DATA PROVIDED: Begin

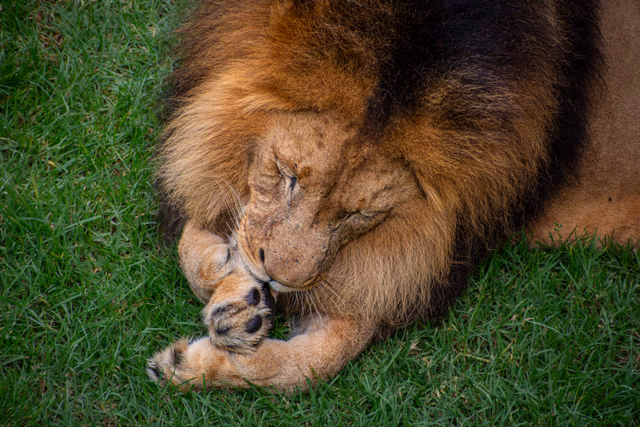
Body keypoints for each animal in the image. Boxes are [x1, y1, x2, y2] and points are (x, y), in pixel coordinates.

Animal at [147, 0, 640, 392]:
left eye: (357, 215)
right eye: (288, 176)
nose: (277, 279)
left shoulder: (421, 256)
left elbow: (312, 365)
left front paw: (193, 361)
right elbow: (195, 231)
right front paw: (232, 285)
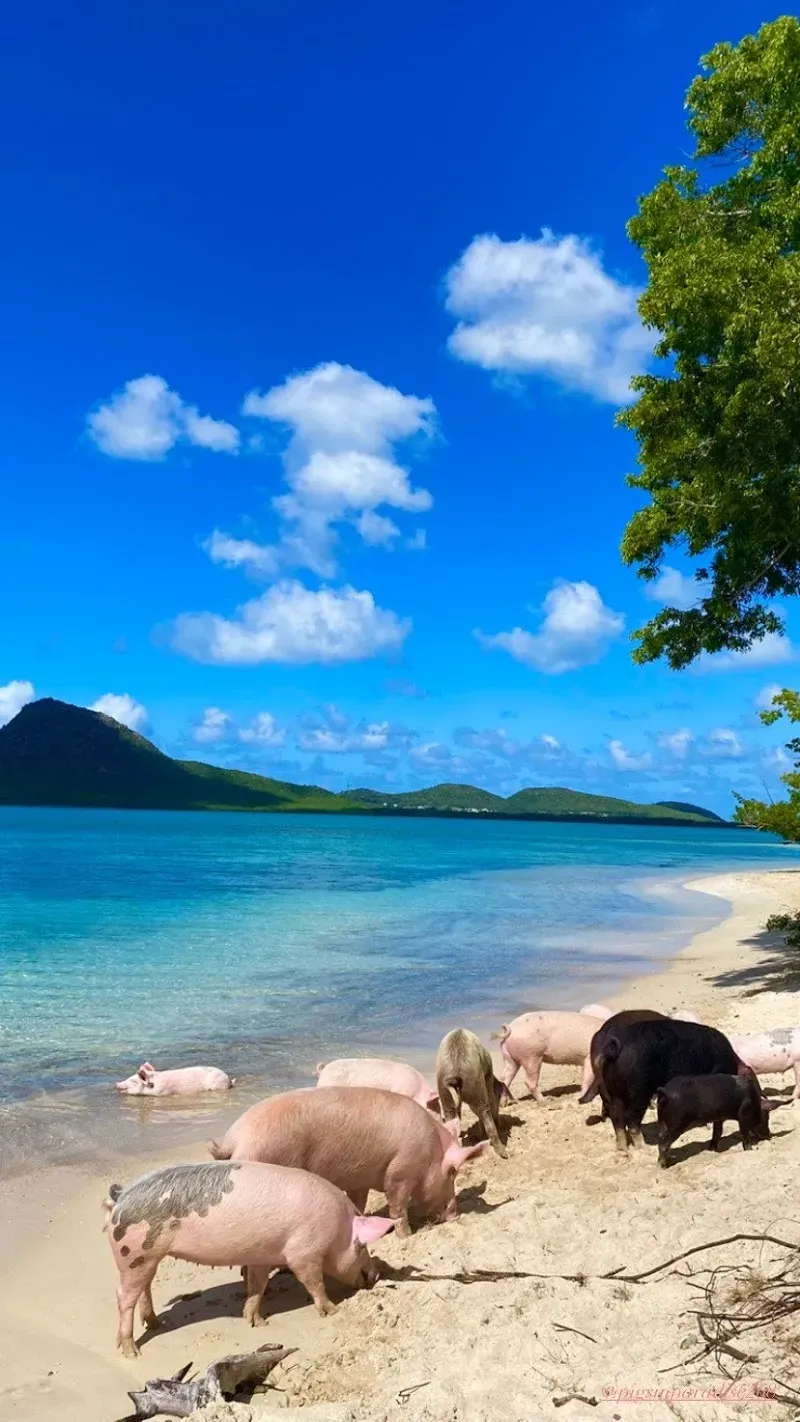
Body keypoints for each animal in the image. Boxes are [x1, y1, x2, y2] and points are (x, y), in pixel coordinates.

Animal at [104, 1161, 394, 1357]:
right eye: (361, 1247)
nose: (376, 1274)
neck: (337, 1229)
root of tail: (121, 1196)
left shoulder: (262, 1256)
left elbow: (258, 1286)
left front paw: (257, 1322)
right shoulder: (303, 1253)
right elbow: (314, 1282)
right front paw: (332, 1310)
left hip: (148, 1258)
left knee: (144, 1288)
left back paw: (156, 1323)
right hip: (133, 1255)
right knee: (123, 1297)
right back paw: (131, 1351)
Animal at [208, 1086, 486, 1238]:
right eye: (452, 1172)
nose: (455, 1214)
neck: (430, 1151)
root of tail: (233, 1139)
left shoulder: (359, 1180)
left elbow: (358, 1204)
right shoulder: (399, 1172)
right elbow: (398, 1208)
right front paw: (406, 1237)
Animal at [435, 1028, 512, 1158]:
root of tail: (453, 1077)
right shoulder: (487, 1080)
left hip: (444, 1090)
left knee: (450, 1116)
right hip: (474, 1085)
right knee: (487, 1119)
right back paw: (504, 1153)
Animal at [593, 1018, 750, 1154]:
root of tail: (616, 1050)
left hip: (614, 1092)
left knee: (617, 1119)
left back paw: (622, 1150)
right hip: (639, 1091)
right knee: (631, 1120)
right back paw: (644, 1149)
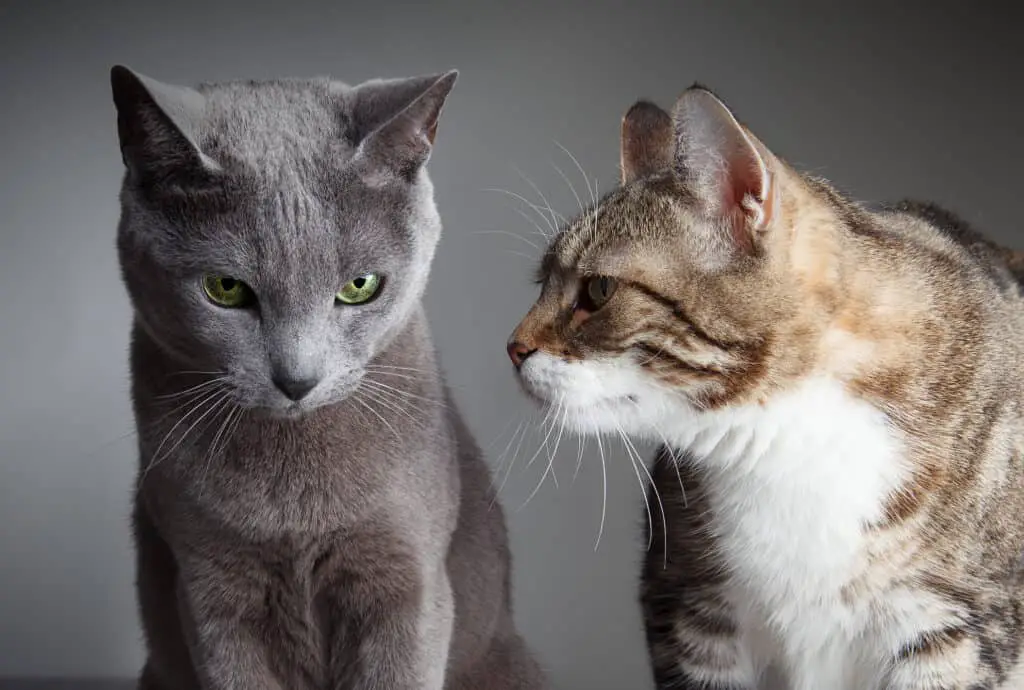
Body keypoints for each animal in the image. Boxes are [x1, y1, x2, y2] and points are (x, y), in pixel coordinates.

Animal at [109, 64, 548, 687]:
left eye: (360, 286)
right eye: (225, 289)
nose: (297, 379)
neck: (295, 507)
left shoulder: (406, 582)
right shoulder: (210, 590)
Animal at [507, 83, 1024, 683]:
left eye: (598, 291)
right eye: (542, 283)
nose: (512, 347)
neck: (790, 439)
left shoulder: (955, 626)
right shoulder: (690, 606)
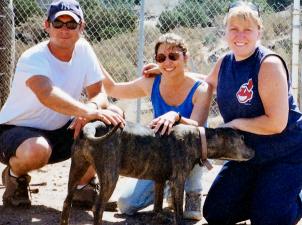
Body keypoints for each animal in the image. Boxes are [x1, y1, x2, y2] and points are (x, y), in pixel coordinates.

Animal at [61, 120, 255, 224]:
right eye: (242, 138)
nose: (254, 151)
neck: (199, 138)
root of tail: (93, 125)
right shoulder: (178, 181)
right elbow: (178, 212)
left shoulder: (160, 181)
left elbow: (158, 206)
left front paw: (159, 218)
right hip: (110, 176)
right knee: (97, 208)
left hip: (76, 170)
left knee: (67, 202)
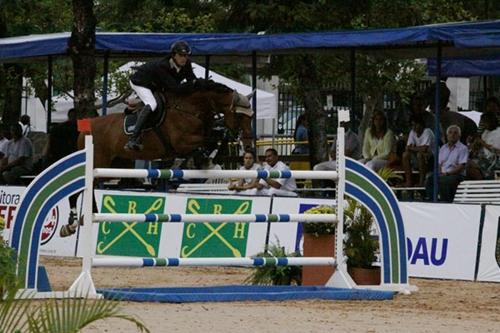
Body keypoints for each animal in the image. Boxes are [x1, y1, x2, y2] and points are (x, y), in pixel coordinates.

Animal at [59, 78, 254, 236]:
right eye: (239, 115)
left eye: (251, 117)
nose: (248, 144)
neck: (190, 109)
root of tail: (84, 129)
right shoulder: (182, 141)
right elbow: (211, 138)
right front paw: (208, 156)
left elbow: (214, 136)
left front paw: (207, 157)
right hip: (98, 163)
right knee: (80, 190)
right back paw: (73, 222)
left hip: (111, 167)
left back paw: (88, 216)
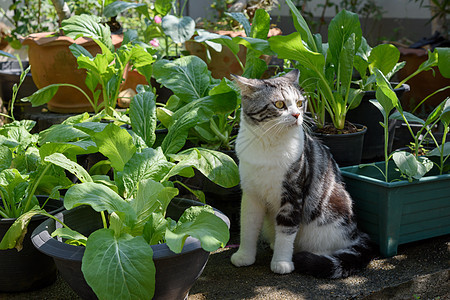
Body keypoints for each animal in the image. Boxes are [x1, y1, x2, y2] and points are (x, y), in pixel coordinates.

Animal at [230, 69, 374, 278]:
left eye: (299, 103)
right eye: (279, 104)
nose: (297, 114)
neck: (268, 143)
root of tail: (357, 234)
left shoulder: (293, 193)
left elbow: (286, 229)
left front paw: (282, 263)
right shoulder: (251, 194)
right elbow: (248, 226)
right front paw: (244, 256)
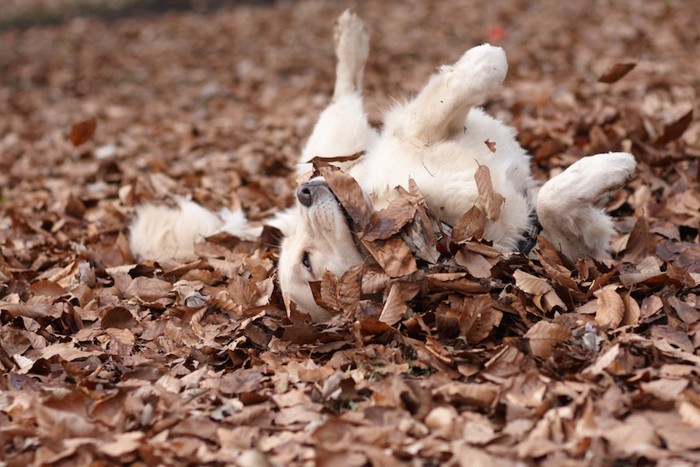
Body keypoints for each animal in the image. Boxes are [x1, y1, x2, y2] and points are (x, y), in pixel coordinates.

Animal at [129, 11, 636, 326]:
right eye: (306, 261)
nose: (305, 193)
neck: (439, 221)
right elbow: (548, 200)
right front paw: (614, 167)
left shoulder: (414, 134)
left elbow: (446, 101)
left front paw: (483, 64)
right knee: (343, 96)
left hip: (337, 146)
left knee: (344, 91)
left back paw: (351, 37)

DATA PROVIDED: End

In your copy, include no pictures, but reproduce all records exactly.

Body keypoints for each animal in the image. Boxes are [x1, y1, x2, y2] and points are (x, y), in pixel coordinates.

Animal at [147, 0, 640, 392]:
left eye: (357, 215)
right eye: (288, 176)
nose: (277, 279)
left shoulder: (421, 256)
left elbow: (312, 365)
left front paw: (193, 361)
right elbow: (195, 231)
right front paw: (232, 285)
Body keypoints for each animal in the image. Boxes are [x1, y1, x2, y2] and points are (x, y), in pixel coordinates.

Animal at [104, 1161, 394, 1357]:
right eye: (361, 1247)
nose: (376, 1274)
neck: (337, 1229)
root of tail: (121, 1196)
left shoulder: (262, 1256)
left elbow: (258, 1286)
left front paw: (257, 1322)
right shoulder: (303, 1253)
right elbow: (314, 1282)
right front paw: (332, 1310)
left hip: (148, 1258)
left knee: (144, 1288)
left back paw: (156, 1323)
right hip: (133, 1255)
right knee: (123, 1297)
right back paw: (131, 1351)
Animal at [208, 1086, 486, 1238]:
right eye: (452, 1172)
nose: (455, 1214)
neck: (430, 1151)
root of tail: (233, 1139)
left shoulder: (359, 1180)
left elbow: (358, 1204)
right shoulder: (399, 1172)
right elbow: (398, 1208)
right front paw: (406, 1237)
Animal at [435, 1028, 512, 1158]:
root of tail: (453, 1077)
right shoulder: (487, 1080)
left hip: (444, 1090)
left knee: (450, 1116)
right hip: (474, 1085)
right knee: (487, 1119)
right back paw: (504, 1153)
Animal at [593, 1018, 750, 1154]:
root of tail: (616, 1050)
left hip: (614, 1092)
left knee: (617, 1119)
left back paw: (622, 1150)
right hip: (639, 1091)
right knee: (631, 1120)
right back paw: (644, 1149)
Body keypoints for each animal in the image. Boxes are [x1, y1, x2, y2] and points are (x, y), in pixel coordinates.

Animal at [109, 64, 548, 687]:
left eye: (360, 286)
right eye: (225, 289)
nose: (297, 379)
neck: (295, 507)
left shoulder: (406, 582)
right shoulder: (210, 590)
Animal at [507, 83, 1024, 683]:
left eye: (598, 291)
right eye: (542, 283)
nose: (512, 347)
neck: (790, 439)
left shoulder: (955, 626)
right shoulder: (690, 606)
Body keypoints for each animal in the image. Boxes are [x1, y1, x2, y2] and points are (x, y), in pixel coordinates.

Animal at [61, 120, 255, 224]:
right eye: (242, 138)
nose: (254, 151)
neck: (199, 138)
root of tail: (93, 125)
right shoulder: (178, 181)
right elbow: (178, 212)
left shoulder: (160, 181)
left elbow: (158, 206)
left front paw: (159, 218)
right hip: (110, 176)
right knee: (97, 208)
left hip: (76, 170)
left knee: (67, 202)
Body keypoints for each animal in the image. Boxes are [x1, y1, x2, y2] and points are (x, y), in pixel coordinates.

Animal at [59, 78, 254, 236]:
right eye: (239, 115)
left eye: (251, 117)
nose: (248, 144)
neck: (190, 109)
root of tail: (84, 129)
right shoulder: (182, 141)
right elbow: (211, 138)
right front paw: (208, 156)
left elbow: (214, 136)
left front paw: (207, 157)
right hip: (98, 163)
right knee: (80, 190)
right back paw: (73, 222)
left hip: (111, 167)
left back paw: (88, 216)
Body keypoints for each animal in the image. Boxes are [x1, y1, x2, y2] and points are (x, y), in pixel coordinates.

Animal at [230, 69, 374, 278]:
left eye: (299, 103)
right eye: (279, 104)
nose: (297, 114)
neck: (268, 143)
root of tail: (357, 234)
left shoulder: (293, 193)
left elbow: (286, 229)
left front paw: (282, 263)
right shoulder: (251, 194)
right elbow: (248, 226)
right front paw: (244, 256)
Body keypoints for each animal in the image. Boxes are [x1, y1, x2, y2] and points are (x, y), in pixel coordinates.

Animal at [129, 11, 636, 326]:
right eye: (306, 261)
nose: (305, 193)
neck: (439, 221)
right elbow: (548, 200)
right front paw: (614, 167)
left shoulder: (414, 134)
left elbow: (446, 101)
left front paw: (483, 64)
right knee: (343, 96)
left hip: (337, 146)
left knee: (344, 91)
left back paw: (351, 37)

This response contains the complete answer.